Coalition tinkering on family tax and pensions is too little too late
THE foreword to the coalition’s mid-term review could have been written in the early 1970s. Perhaps this is not surprising. Policymaking tends to lack a sharp edge in coalition. Compromises must be made, and this can lead to bad decisions. Changes to student fees are a prime example. Most students will pay a lot more for their education, but the government will save very little money because of the complex system of subsidies that has been introduced to buy-off the Liberal Democrats.
But it’s not clear whether the Conservatives would have done better alone. Changes to child benefits, introduced yesterday, were their decision and they’re a shambles. There is a clear case for abolishing child benefit and using the £12.5bn in savings to create a system of transferable tax allowances to lift families out of tax. Instead, the government has bottled it and played around at the edges. Its reforms create huge effective marginal tax rates for families with one earner on over £50,000 a year, as well as discriminating against single-earner couples.
To complicate matters further, the government has now proposed tax relief of up to £2,000 a year to assist working mothers with the costs of childcare. In other words, yet more tinkering, with stay-at-home mothers implicitly discriminated against. A better solution would have been to deregulate the sector to drive down the costs of childcare – now some of the highest in Europe. Since the mid-1990s, the number of child minders has fallen by nearly 50 per cent, after the last Labour government pushed up the costs of training and the bureaucracy associated with being registered.
There is also no clear direction over infrastructure. When in opposition, the Conservatives promised to build a high speed rail link to Birmingham to compensate for their opposition to an extra runway at Heathrow. But this just replaces a project that would have been financed by the private sector with one that will be planned and guaranteed by government. We have also heard mutterings that tolls will be introduced on new roads. But which hotel chain would decide to only charge for new rooms? Either tolls are a good idea or they are not.
So, what should the coalition have done in its relaunch? We cannot expect it to become coherent overnight. But the government should recognise that the state is too big, the role of the family in providing for its own needs – especially in old and young age – is too small, and that there needs to be a decisive change in direction. We should also expect rigorous economic analysis of policy before implementation.

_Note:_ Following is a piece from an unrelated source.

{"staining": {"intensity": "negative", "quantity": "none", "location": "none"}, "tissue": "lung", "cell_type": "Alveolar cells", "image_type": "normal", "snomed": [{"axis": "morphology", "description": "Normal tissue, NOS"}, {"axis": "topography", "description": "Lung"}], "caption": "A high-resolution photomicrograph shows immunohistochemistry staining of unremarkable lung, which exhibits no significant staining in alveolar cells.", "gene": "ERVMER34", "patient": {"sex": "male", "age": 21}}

Yes, we need to build new infrastructure. But it should not be a process led, directed and financed by the state. The planning system should work with the grain of the market. Those affected by new building should be compensated. The private sector should finance and bear the risk of new projects, and road use should be properly priced.
We also need to transform health, long-term care and pension provision. As in many OECD countries, we have designed a system by which the taxes of the working generation pay for the old-age provision of the retired, and we are sleep-walking towards disaster. When it comes to pensions and long-term care, the coalition should be enacting reforms so that needs are provided for by the family and through saving.
Unfortunately, we are unlikely to see any of this. With regard to long-term care we will see some fudged implementation of the Dilnot review, whereby the state contributes even more towards total care costs than it does at present. When it comes to pension provision, increased private sector saving is the last thing on the mind of the government. It is hammering the last nails in the coffin of the ability to contract out of the state pension (a policy supported even by 1970s Labour minister Barbara Castle), and it has nationalised the assets of the Royal Mail pension scheme. The proposed flat-rate state pension will be simpler, but this will be partly financed by using money that people would have saved in private sector schemes. This is short-termism at its worst.
While producing coherent policy in these areas, the government needs to look again at family tax and benefit policy. Reform here has been too timid. People should pay less tax, they should receive less in benefits and the state should be smaller. These 17 words should dominate the thinking of the coalition at its half-way point.
Philip Booth is professor of insurance and risk management at Cass Business School, and editorial and programmes director at the Institute of Economic Affairs.